Un castello in Italia (Un château en Italie, Francia/Italia, 2013) di Valeria Bruni Tedeschi, con Valeria Bruni Tedeschi, Filippo Timi, Marisa Borini, Louis Garrel, Xavier Beauvois, Céline Salette, André Wilms, Marie Rivière, Gérard Falce, Pippo Delbono, Silvio Orlando, Omar Sharif
Sceneggiatura di Valeria Bruni Tedeschi, Agnès de Sacy, Noémie Lvovsky
Commedia, 1h 43’, Teodora Film, in uscita il 31 ottobre 2013
Voto: 6½ su 10
Terzo film da regista per Valeria Bruni Tedeschi, presentato felicemente in concorso all’ultimo Festival di Cannes.
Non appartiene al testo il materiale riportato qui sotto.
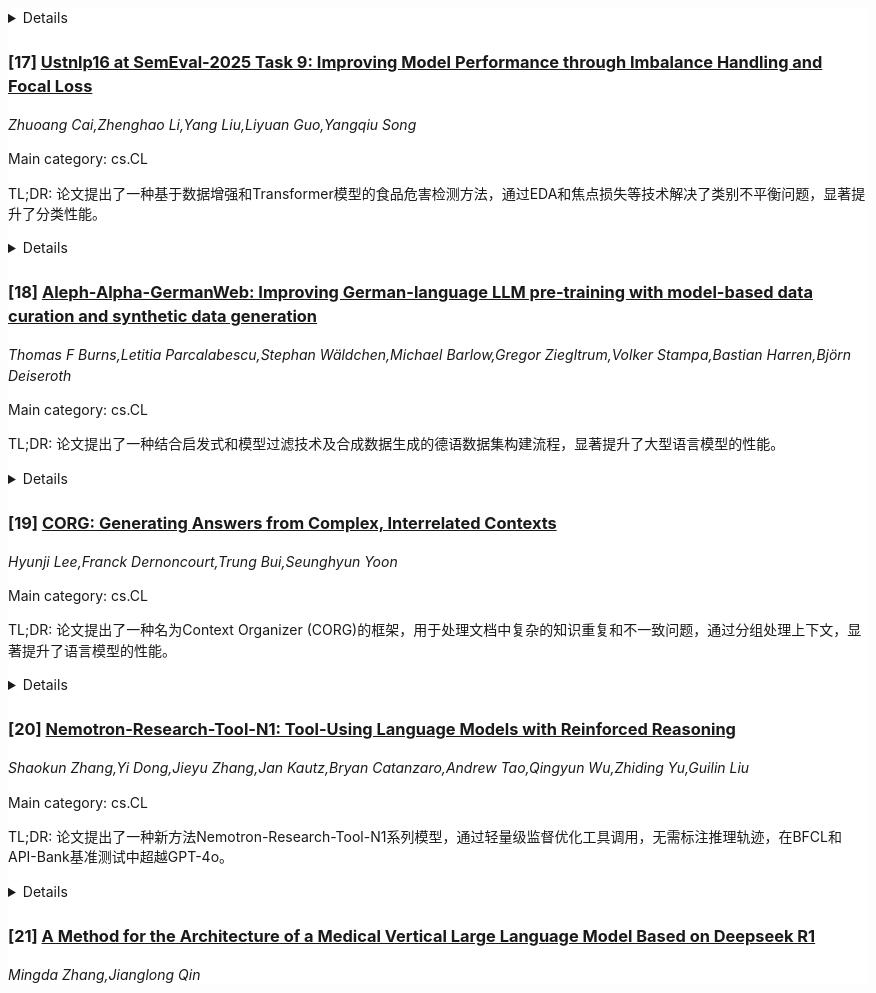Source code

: <details><summary>Details</summary></details>


### [17] [Ustnlp16 at SemEval-2025 Task 9: Improving Model Performance through Imbalance Handling and Focal Loss](https://arxiv.org/abs/2505.00021)
*Zhuoang Cai,Zhenghao Li,Yang Liu,Liyuan Guo,Yangqiu Song*

Main category: cs.CL

TL;DR: 论文提出了一种基于数据增强和Transformer模型的食品危害检测方法，通过EDA和焦点损失等技术解决了类别不平衡问题，显著提升了分类性能。


<details><summary>Details</summary></details>


### [18] [Aleph-Alpha-GermanWeb: Improving German-language LLM pre-training with model-based data curation and synthetic data generation](https://arxiv.org/abs/2505.00022)
*Thomas F Burns,Letitia Parcalabescu,Stephan Wäldchen,Michael Barlow,Gregor Ziegltrum,Volker Stampa,Bastian Harren,Björn Deiseroth*

Main category: cs.CL

TL;DR: 论文提出了一种结合启发式和模型过滤技术及合成数据生成的德语数据集构建流程，显著提升了大型语言模型的性能。


<details><summary>Details</summary></details>


### [19] [CORG: Generating Answers from Complex, Interrelated Contexts](https://arxiv.org/abs/2505.00023)
*Hyunji Lee,Franck Dernoncourt,Trung Bui,Seunghyun Yoon*

Main category: cs.CL

TL;DR: 论文提出了一种名为Context Organizer (CORG)的框架，用于处理文档中复杂的知识重复和不一致问题，通过分组处理上下文，显著提升了语言模型的性能。


<details><summary>Details</summary></details>


### [20] [Nemotron-Research-Tool-N1: Tool-Using Language Models with Reinforced Reasoning](https://arxiv.org/abs/2505.00024)
*Shaokun Zhang,Yi Dong,Jieyu Zhang,Jan Kautz,Bryan Catanzaro,Andrew Tao,Qingyun Wu,Zhiding Yu,Guilin Liu*

Main category: cs.CL

TL;DR: 论文提出了一种新方法Nemotron-Research-Tool-N1系列模型，通过轻量级监督优化工具调用，无需标注推理轨迹，在BFCL和API-Bank基准测试中超越GPT-4o。


<details><summary>Details</summary></details>


### [21] [A Method for the Architecture of a Medical Vertical Large Language Model Based on Deepseek R1](https://arxiv.org/abs/2505.00025)
*Mingda Zhang,Jianglong Qin*
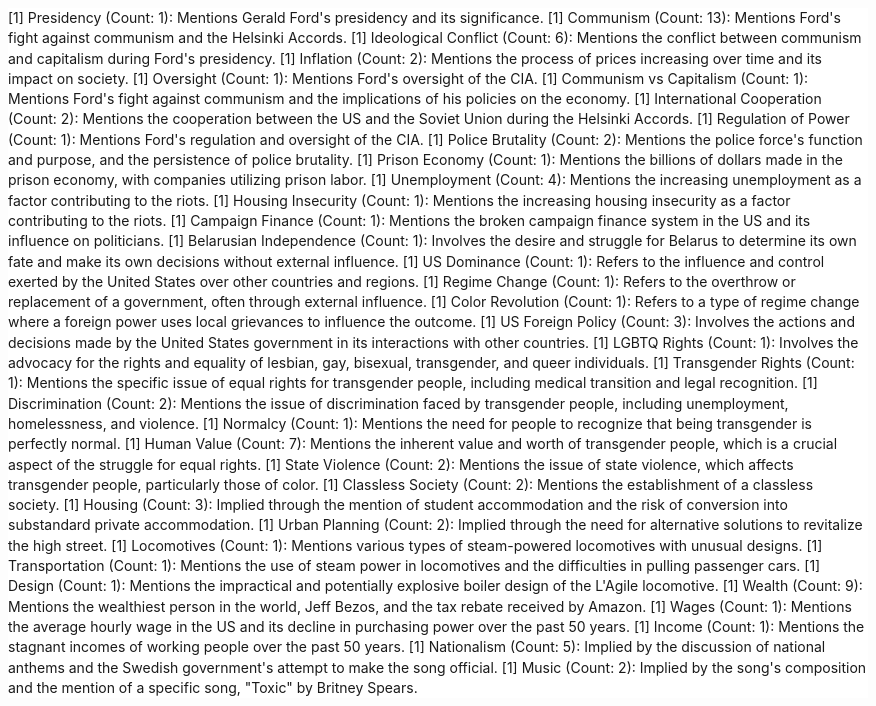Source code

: [1] Presidency (Count: 1): Mentions Gerald Ford's presidency and its significance.
[1] Communism (Count: 13): Mentions Ford's fight against communism and the Helsinki Accords.
[1] Ideological Conflict (Count: 6): Mentions the conflict between communism and capitalism during Ford's presidency.
[1] Inflation (Count: 2): Mentions the process of prices increasing over time and its impact on society.
[1] Oversight (Count: 1): Mentions Ford's oversight of the CIA.
[1] Communism vs Capitalism (Count: 1): Mentions Ford's fight against communism and the implications of his policies on the economy.
[1] International Cooperation (Count: 2): Mentions the cooperation between the US and the Soviet Union during the Helsinki Accords.
[1] Regulation of Power (Count: 1): Mentions Ford's regulation and oversight of the CIA.
[1] Police Brutality (Count: 2): Mentions the police force's function and purpose, and the persistence of police brutality.
[1] Prison Economy (Count: 1): Mentions the billions of dollars made in the prison economy, with companies utilizing prison labor.
[1] Unemployment (Count: 4): Mentions the increasing unemployment as a factor contributing to the riots.
[1] Housing Insecurity (Count: 1): Mentions the increasing housing insecurity as a factor contributing to the riots.
[1] Campaign Finance (Count: 1): Mentions the broken campaign finance system in the US and its influence on politicians.
[1] Belarusian Independence (Count: 1): Involves the desire and struggle for Belarus to determine its own fate and make its own decisions without external influence.
[1] US Dominance (Count: 1): Refers to the influence and control exerted by the United States over other countries and regions.
[1] Regime Change (Count: 1): Refers to the overthrow or replacement of a government, often through external influence.
[1] Color Revolution (Count: 1): Refers to a type of regime change where a foreign power uses local grievances to influence the outcome.
[1] US Foreign Policy (Count: 3): Involves the actions and decisions made by the United States government in its interactions with other countries.
[1] LGBTQ Rights (Count: 1): Involves the advocacy for the rights and equality of lesbian, gay, bisexual, transgender, and queer individuals.
[1] Transgender Rights (Count: 1): Mentions the specific issue of equal rights for transgender people, including medical transition and legal recognition.
[1] Discrimination (Count: 2): Mentions the issue of discrimination faced by transgender people, including unemployment, homelessness, and violence.
[1] Normalcy (Count: 1): Mentions the need for people to recognize that being transgender is perfectly normal.
[1] Human Value (Count: 7): Mentions the inherent value and worth of transgender people, which is a crucial aspect of the struggle for equal rights.
[1] State Violence (Count: 2): Mentions the issue of state violence, which affects transgender people, particularly those of color.
[1] Classless Society (Count: 2): Mentions the establishment of a classless society.
[1] Housing (Count: 3): Implied through the mention of student accommodation and the risk of conversion into substandard private accommodation.
[1] Urban Planning (Count: 2): Implied through the need for alternative solutions to revitalize the high street.
[1] Locomotives (Count: 1): Mentions various types of steam-powered locomotives with unusual designs.
[1] Transportation (Count: 1): Mentions the use of steam power in locomotives and the difficulties in pulling passenger cars.
[1] Design (Count: 1): Mentions the impractical and potentially explosive boiler design of the L'Agile locomotive.
[1] Wealth (Count: 9): Mentions the wealthiest person in the world, Jeff Bezos, and the tax rebate received by Amazon.
[1] Wages (Count: 1): Mentions the average hourly wage in the US and its decline in purchasing power over the past 50 years.
[1] Income (Count: 1): Mentions the stagnant incomes of working people over the past 50 years.
[1] Nationalism (Count: 5): Implied by the discussion of national anthems and the Swedish government's attempt to make the song official.
[1] Music (Count: 2): Implied by the song's composition and the mention of a specific song, "Toxic" by Britney Spears.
Tra echi di Cechov e Bassani, la brava attrice si è scritta, con l’aiuto di due amiche di vita, una storia dal carattere fortemente autobiografico, sempre sul punto di sbandare nel frammentario tanto è isterica la propensione a incatenare siparietti e confronti ora comici ora drammatici.
Si parte dalla crisi personale di Luisa (la stessa Bruni Tedeschi), ex attrice non più giovanissima che cede alla corte spietata di un attore (Garrel), anche lui deluso dalla professione e molto più giovane di lei. Si prosegue con il declino della sua ricca famiglia di industriali italiani trapiantati in Francia, i Rossi Levi, costretta a dover mettere in vendita lo splendido castello posto nella periferia piemontese per sanare una serie di gravosi debiti. Nel mezzo, ansie di maternità vissute col ticchettio dell’orologio all’orecchio, un fratello malato di Aids (Timi) e la sensazione di un destino ineluttabile, prossimo a venire.
Il castello del film è proprio quello che i Bruni Tedeschi misero in vendita qualche anno fa, la madre di Luisa è interpretata da Marisa Borini, vera madre di Valeria (e della premier dame Carlà), Timi evoca per davvero a un fratello morto di Aids a cui il film è dedicato, e Garrel è stato effettivamente l’ultimo compagno di vita della regista. Sembrerebbe un confessionale di ipocondrie borghesi in decadenza, e in alcuni momenti è forte la sensazione di un cinema colmo di autoreferenzialità, a uso e consumo di chi l’ha realizzato. In altri, però, la sincerità è talmente disarmante da conquistare completamente.
Il film è sgangherato e sfilacciato, alterna momenti di dolorosa intensità ad altri in cui sembra versare in una divertentissima farsa (e i tentativi di Luisa di rimanere fecondata, tra gite miracolose a Napoli e scenate in ospedale non si dimenticano), accumula personaggi poco rilevanti, è caotico di elementi e sentimenti. Bruni Tedeschi sembra dirci “vi dò tutta me stessa, il mio mondo, il mio vissuto” e per questo merita rispetto, nonostante tutto. Come attrice è magnifica, come regista deve ancora stabilizzarsi ma, in qualche modo, il racconto è sotto controllo e la direzione del cast è delle migliori, da una splendida Borini a Filippo Timi, dandy maledetto col bastone, in una prova da applausi a scena aperta. E il finale è malinconico e potente, chiusura perfetta di questo ritratto di famiglia in un castello.